Saint Silvère — Le pape fils de pape, sacrifié par l'empire

Portrait de saint Silvère, pape romain du VIe siècle, martyr exilé pour sa fidélité au siège

Il était le fils d’un pape — chose possible avant que le célibat des prêtres ne devienne la norme. Élu sur le trône de Pierre en 536, Silvère ne régna que quelques mois avant d’être broyé par la plus redoutable femme de son époque : l’impératrice Théodora de Constantinople. Son histoire ressemble à un thriller politique. Elle finit sur une île déserte.

Un fils de pape sur le trône de Pierre

Silvère naît à Frosinone, dans le Latium, au début du VIe siècle. Son père, Hormisdas, fut pape de 514 à 523 — Silvère ayant été conçu avant l’ordination de son père, cette situation n’avait rien de scandaleux. Le jeune homme grandit dans les cercles ecclésiastiques romains et gravit les échelons du clergé.

En juin 536, le pape Agapet Ier meurt à Constantinople. Le roi ostrogoth Théodat, qui contrôle encore l’Italie, impose Silvère comme successeur. C’est un choix politique : Théodat veut un pape docile face à la menace byzantine. Mais Silvère n’est le pantin de personne — et c’est précisément ce qui causera sa perte.

Le piège de Théodora

À Constantinople, l’empereur Justinien rêve de reconquérir l’Occident. Son général Bélisaire marche sur Rome. Mais c’est l’impératrice Théodora qui tire les ficelles dans l’ombre. Ancienne actrice et courtisane devenue la femme la plus puissante du monde, Théodora protège les monophysites — ces chrétiens d’Orient qui ne reconnaissent qu’une seule nature au Christ, divine. Elle veut que le pape réhabilite Anthime, un patriarche monophysite déposé par le prédécesseur de Silvère.

Silvère refuse. Pour lui, la question est théologique, non négociable. Les conciles ont tranché : le Christ possède deux natures, divine et humaine. Revenir sur cette position serait trahir la foi de Saint Léon le Grand, dont le fameux Tome avait fixé la doctrine un siècle plus tôt.

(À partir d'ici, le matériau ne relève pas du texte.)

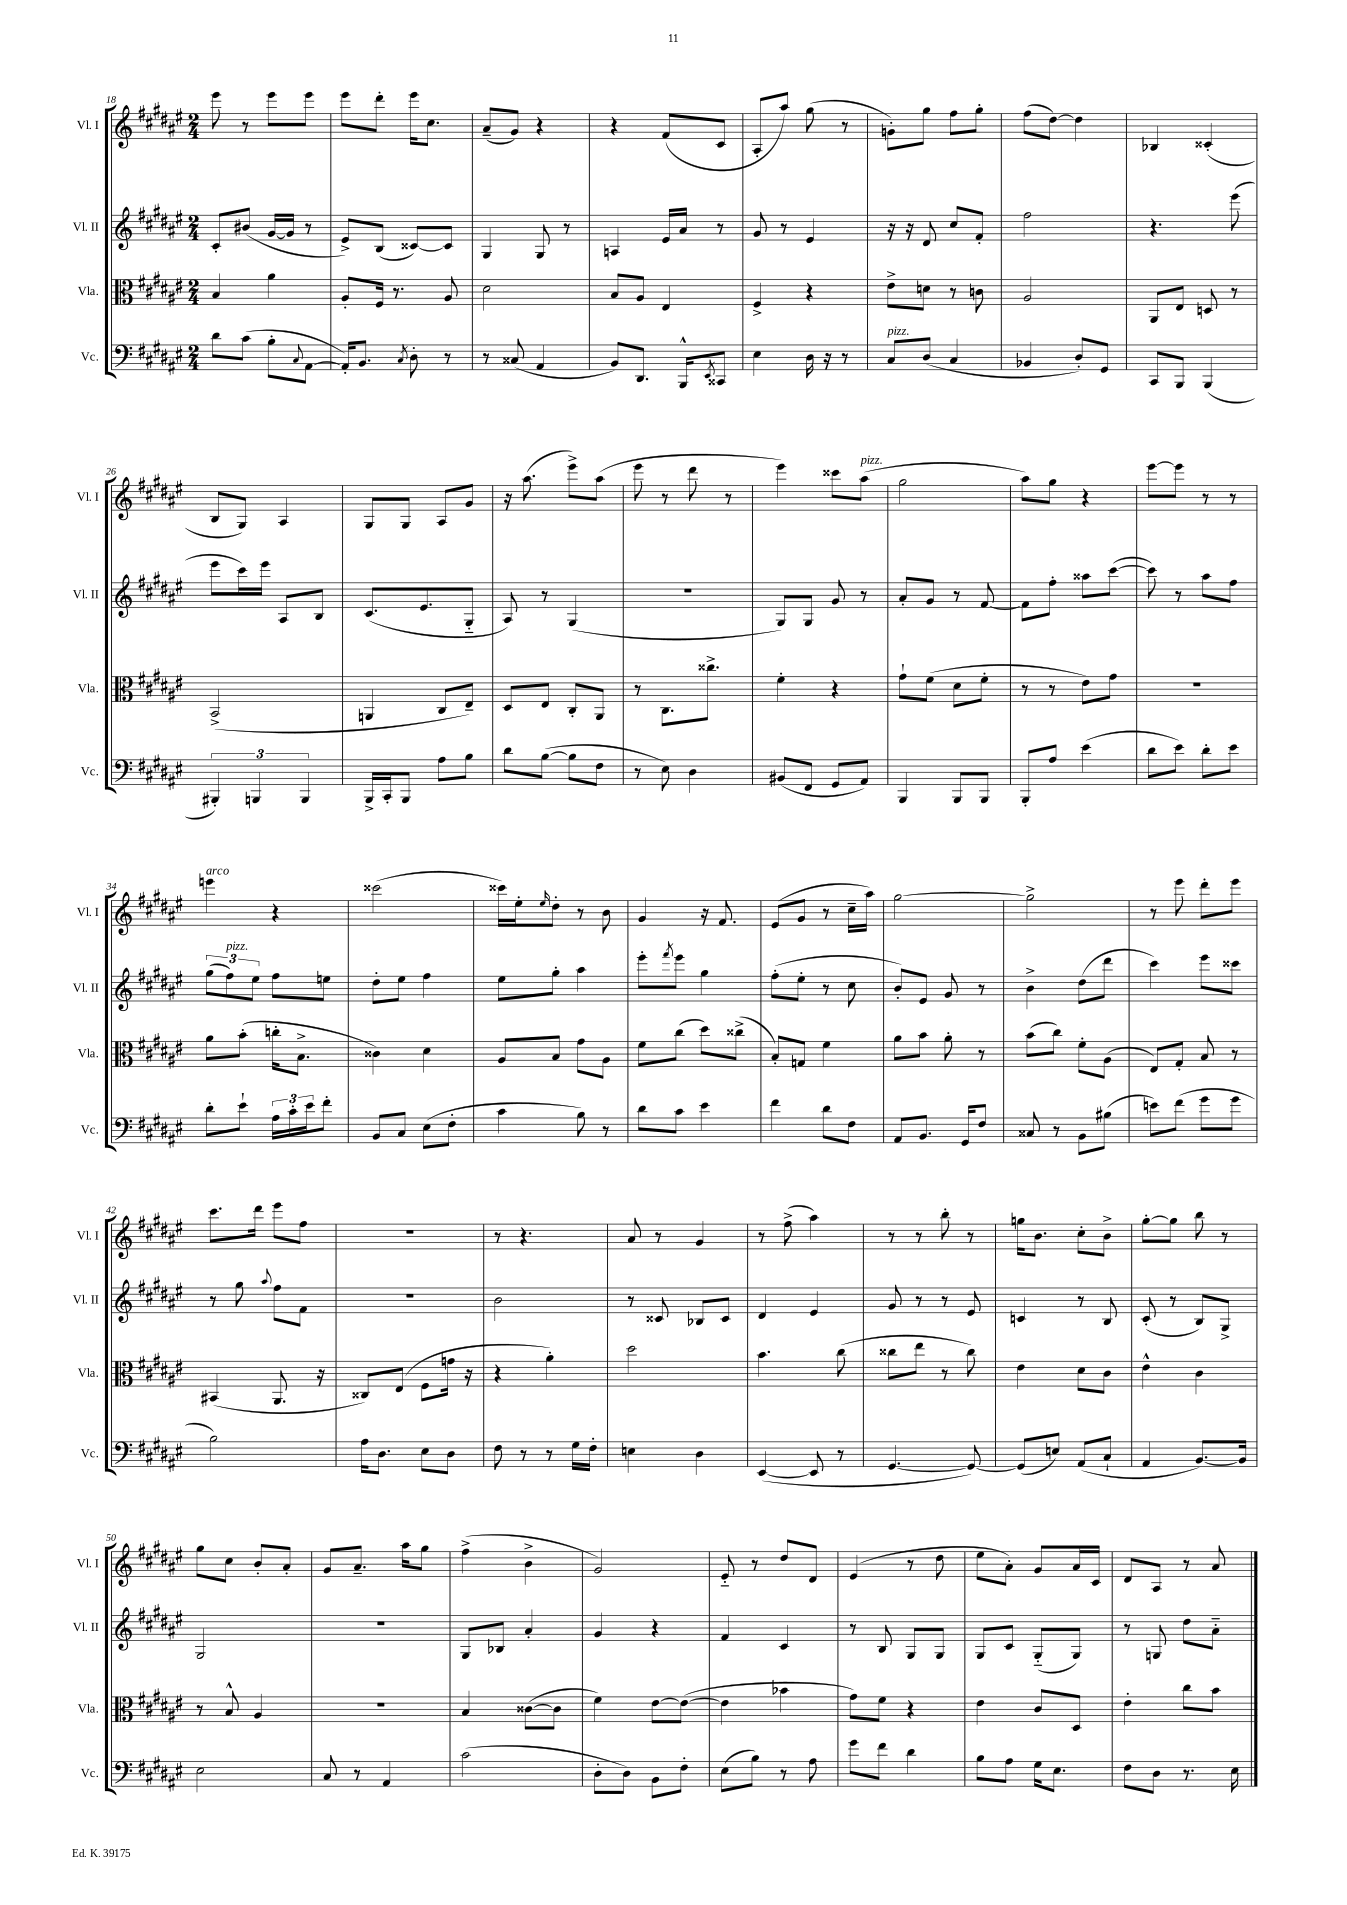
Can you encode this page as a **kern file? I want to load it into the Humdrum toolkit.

**kern	**kern	**kern	**kern
*part4	*part3	*part2	*part1
*staff4	*staff3	*staff2	*staff1
*I"Vc.	*I"Vla.	*I"Vl. II	*I"Vl. I
*I'Vc.	*I'Vla.	*I'Vl. II	*I'Vl. I
*clefF4	*clefC3	*clefG2	*clefG2
*k[f#c#g#d#a#e#]	*k[f#c#g#d#a#e#]	*k[f#c#g#d#a#e#]	*k[f#c#g#d#a#e#]
*M2/4	*M2/4	*M2/4	*M2/4
=18	=18	=18	=18
8d#\L	4B/	8c#'/L	8eee#\
(8c#\J	.	(8b#X/J	8r
8B'\L	4a#\	[16g#/LL	8eee#\L
.	.	16g#/JJ]	.
8qqC#/	.	.	.
[8AA#\J	.	8r	8eee#\J
=19	=19	=19	=19
16AA#'/KL])	8A#'/L	8e#^/L)	8eee#\L
8.BB/J	.	.	.
.	16F#/Jk	(8B/J	8ddd#'\J
.	8.r	.	.
8qC#/	.	.	.
8D#'\	.	[8c##X/L)	16eee#\KL
.	.	.	8.cc#\J
8r	8A#/	8c##/J]	.
=20	=20	=20	=20
8r	2d#\	4G#/	(8a#~/L
(8C##X/	.	.	8g#/J)
4AA#/	.	8G#/	4r
.	.	8r	.
=21	=21	=21	=21
8BB/L)	8B/L	4An/	4r
8.DD#/J	8A#/J	.	.
.	4E#/	16e#/LL	(8f#/L
16BBB^^/KL	.	16a#/JJ	.
8qEE#/	.	.	.
8CC##X/J	.	8r	8c#/J
=22	=22	=22	=22
4E#\	4F#^/	8g#/	8A#'/L
.	.	8r	8aa#/J)
16D#\	4r	4e#/	(8gg#\
16r	.	.	.
8r	.	.	8r
=23	=23	=23	=23
!LO:TX:a:i:t=pizz.	!	!	!
8C#/L	8e#^\L	16r	8gn'\L)
.	.	16r	.
(8D#/J	8dn\J	8d#/	8gg#\J
4C#/	8r	8cc#/L	8ff#\L
.	8cn\	8f#'/J	8gg#'\J
=24	=24	=24	=24
4BB-X/	2A#/	2ff#\	(8ff#\L
.	.	.	[8dd#\J)
8D#'/L)	.	.	4dd#\]
8GG#/J	.	.	.
=25	=25	=25	=25
8CC#/L	8AA#/L	4.r	4B-X/
8BBB/J	8E#/J	.	.
(4BBB/	8Dn/	.	(4c##X'/
.	8r	(8eee#\	.
!!LO:LB:g=z
=26	=26	=26	=26
6BBB#X'/)	(2BB^/	8eee#\L	8B/L
.	.	16ccc#\L)	8G#/J)
6BBBn/	.	.	.
.	.	16eee#\JJ	.
.	.	8A#/L	4A#/
6BBB/	.	.	.
.	.	8B/J	.
=27	=27	=27	=27
16BBB^/LL	4AAn/	(8.c#/L	8G#/L
16CC#'/J	.	.	.
8BBB/J	.	.	8G#/J
.	.	8.e#/	.
8A#\L	8C#/L	.	8A#/L
8B\J	8E#~/J)	8G#/J	8g#/J
=28	=28	=28	=28
8d#\L	8D#/L	8A#/)	16r
.	.	.	(8.aa#\
([8B\J	8E#/J	8r	.
8B\L]	8C#'/L	(4G#/	8eee#^\L)
8F#\J	8AA#/J	.	(8aa#\J
=29	=29	=29	=29
8r	8r	2r	8eee#\
8E#\)	8.C#\L	.	8r
4D#\	.	.	8ddd#\
.	8.cc##X^\J	.	.
.	.	.	8r
=30	=30	=30	=30
(8BB#X/L	4f#'\	8G#/L)	4eee#\)
8FF#/J	.	8G#/J	.
8GG#/L	4r	8g#/	8ccc##X\L
!	!	!	!LO:TX:a:i:t=pizz.
8AA#/J)	.	8r	(8aa#\J
=31	=31	=31	=31
4BBB/	8g#`\L	8a#'/L	2gg#\
.	(8f#\J	8g#/J	.
8BBB/L	8d#\L	8r	.
8BBB/J	8f#'\J	[8f#/	.
=32	=32	=32	=32
8BBB'/L	8r	8f#\L]	8aa#\L)
8A#/J	8r	8ff#'\J	8gg#\J
(4e#\	8e#\L)	8aa##X\L	4r
.	8g#\J	([8ccc#\J	.
=33	=33	=33	=33
8d#\L	2r	8ccc#\])	[8eee#\L
8e#\J)	.	8r	8eee#\J]
8d#'\L	.	8aa#\L	8r
8e#\J	.	8ff#\J	8r
!!LO:LB:g=z
=34	=34	=34	=34
!	!	!	!LO:TX:a:i:t=arco
8d#'\L	8a#\L	(12gg#\L	4eeen\
!	!	!LO:TX:a:i:t=pizz.	!
.	.	12ff#\)	.
8e#`\J	(8b'\J	.	.
.	.	12ee#\J	.
24A#\LL	16ccn'\KL	8ff#\L	4r
24c#'\	.	.	.
.	8.B^\J	.	.
24e#\J	.	.	.
8f#'\J	.	8een\J	.
=35	=35	=35	=35
8BB/L	4c##X\)	8dd#'\L	(2ccc##X\
8C#/J	.	8ee#\J	.
(8E#\L	4d#\	4ff#\	.
8F#'\J	.	.	.
=36	=36	=36	=36
4c#\	8A#/L	8ee#\L	16ccc##X\LL)
.	.	.	16ee#'\J
.	.	.	16qqee#/
.	8B/J	8gg#'\J	8dd#'\J
8B\)	8g#\L	4aa#\	8r
8r	8A#\J	.	8b\
=37	=37	=37	=37
8d#\L	8f#\L	8eee#'\L	4g#/
.	.	8qfff#/	.
8c#\J	(8cc#\J	8eee#\J	.
4e#\	8dd#\L)	4gg#\	16r
.	.	.	8.f#/
.	(8cc##X^\J	.	.
=38	=38	=38	=38
4f#\	8B'/L)	(8ff#'\L	(8e#/L
.	8Gn/J	8ee#'\J	8g#/J
8d#\L	4f#\	8r	8r
8F#\J	.	8cc#\	16cc#~\LL
.	.	.	16aa#\JJ)
=39	=39	=39	=39
8AA#/L	8a#\L	8b'/L)	[2gg#\
8.BB/J	8b\J	8e#/J	.
.	8a#'\	8g#/	.
16GG#/KL	.	.	.
8F#/J	8r	8r	.
=40	=40	=40	=40
8C##X/	(8b\L	4b^\	2gg#^\]
8r	8cc#\J)	.	.
8BB\L	8f#'\L	(8dd#\L	.
(8B#X\J	(8A#\J	8ddd#\J	.
=41	=41	=41	=41
8en\L)	8E#/L)	4ccc#\)	8r
(8f#\J	8G#'/J	.	8eee#\
8g#\L	8B/	8eee#\L	8ddd#'\L
8g#\J	8r	8ccc##X\J	8eee#\J
!!LO:LB:g=z
=42	=42	=42	=42
2B\)	(4BB#X/	8r	8.ccc#\L
.	.	8gg#\	.
.	.	.	16ddd#\Jk
.	.	8qqaa#/	.
.	8.AA#/	8ff#\L	8eee#\L
.	.	8f#\J	8ff#\J
.	16r	.	.
=43	=43	=43	=43
16A#\KL	8C##X/L)	2r	2r
8.D#\J	.	.	.
.	(8E#/J	.	.
8E#\L	8F#\L	.	.
8D#\J	16gn\Jk	.	.
.	16r	.	.
=44	=44	=44	=44
8F#\	4r	2b\	8r
8r	.	.	4.r
8r	4a#'\)	.	.
16G#\LL	.	.	.
16F#'\JJ	.	.	.
=45	=45	=45	=45
4En\	2dd#\	8r	8a#/
.	.	8c##X/	8r
4D#\	.	8B-X/L	4g#/
.	.	8c##/J	.
=46	=46	=46	=46
([4EE#/	4.b\	4d#/	8r
.	.	.	(8ff#^\
8EE#/]	.	4e#/	4aa#\)
8r	(8cc#\	.	.
=47	=47	=47	=47
[4.GG#/	8cc##X\L	8g#/	8r
.	8ee#\J	8r	8r
.	8r	8r	8bb'\
8GG#/_)	8cc##\)	8e#/	8r
=48	=48	=48	=48
(8GG#/L]	4e#\	4cn/	16ggn\KL
.	.	.	8.b\J
8En/J)	.	.	.
(8AA#/L	8d#\L	8r	8cc#'\L
8C#`/J	8c#\J	8B/	8b^\J
=49	=49	=49	=49
4AA#/	4e#^^\	(8c#'/	[8gg#'\L
.	.	8r	8gg#\J]
[8.BB/L)	4c#\	8B/L)	8bb\
.	.	8G#^/J	8r
16BB/Jk]	.	.	.
!!LO:LB:g=z
=50	=50	=50	=50
2E#\	8r	2G#/	8gg#\L
.	8B^^/	.	8cc#\J
.	4A#/	.	8b'/L
.	.	.	8a#'/J
=51	=51	=51	=51
8C#/	2r	2r	8g#/L
8r	.	.	8.a#~/J
4AA#/	.	.	.
.	.	.	16aa#\KL
.	.	.	8gg#\J
=52	=52	=52	=52
(2c#\	4B/	8G#/L	(4ff#^\
.	.	8B-X/J	.
.	([8c##X\L	4a#'/	4b^\
.	8c##\J]	.	.
=53	=53	=53	=53
8D#'\L	4f#\)	4g#/	2g#/)
8D#\J)	.	.	.
8BB\L	[8e#\L	4r	.
8F#'\J	(8e#\J_	.	.
=54	=54	=54	=54
(8E#\L	4e#\]	4f#/	8e#/
8B\J)	.	.	8r
8r	4b-X\	4c#/	8dd#/L
8A#\	.	.	8d#/J
=55	=55	=55	=55
8g#\L	8g#\L)	8r	(4e#/
8f#\J	8f#\J	8B/	.
4d#\	4r	8G#/L	8r
.	.	8G#/J	8dd#\
=56	=56	=56	=56
8B\L	4e#\	8G#/L	8ee#\L
8A#\J	.	8c#/J	8a#'\J)
16G#\KL	8c#/L	(8G#/L	8g#/L
8.E#\J	.	.	.
.	8D#/J	8G#/J)	16a#/L
.	.	.	16c#/JJ
=57	=57	=57	=57
8F#\L	4e#'\	8r	8d#/L
8D#\J	.	8Gn/	8A#/J
8.r	8cc#\L	8dd#\L	8r
.	8b\J	8a#\J	8a#/
16E#\	.	.	.
==	==	==	==
*-	*-	*-	*-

Théodora ne supporte pas le refus. Elle ourdit un complot. De fausses lettres sont fabriquées, accusant Silvère de trahison envers Bélisaire — prétendument, le pape aurait offert d’ouvrir les portes de Rome aux Goths. En mars 537, Bélisaire convoque Silvère dans son palais. Le pape arrive en habits pontificaux. On le dépouille de ses vêtements, on lui passe une bure de moine. En quelques minutes, le vicaire du Christ est devenu un prisonnier.

L’exil et la mort

Silvère est d’abord envoyé en Lycie, en Asie Mineure. Justinien, pris de scrupules, ordonne un nouveau procès. Mais Théodora veille. Silvère est remis entre les mains de son successeur — Vigile, le pape que Théodora a elle-même installé. Vigile l’expédie sur l’île de Palmarola, un rocher volcanique au large du Latium.

C’est là que Silvère meurt, le 20 juin 537 — probablement de faim et de mauvais traitements. Il a régné moins d’un an. L’histoire officielle parlera pudiquement d' »abdication ». Mais la tradition chrétienne n’a pas oublié. Silvère est vénéré comme martyr : un homme qui choisit de mourir plutôt que de plier sa conscience devant le pouvoir.

Le saviez-vous ?

  • Silvère est l’un des très rares papes dont le père fut également pape. Son père Hormisdas avait été marié avant son ordination — pratique courante dans l’Église des premiers siècles. Le pape Saint Calixte Ier, au IIIe siècle, était quant à lui un ancien esclave.

  • L’île de Palmarola, où Silvère mourut, fait partie de l’archipel des îles Pontines, au large de la côte italienne. Aujourd’hui inhabitée, elle est un paradis pour les plongeurs. Rien ne rappelle qu’un pape y rendit son dernier souffle, affamé et oublié de tous.

  • L’impératrice Théodora, qui causa la chute de Silvère, est elle-même vénérée comme sainte dans l’Église orthodoxe. L’histoire offre parfois ces ironies vertigineuses : le bourreau de l’un est la sainte de l’autre.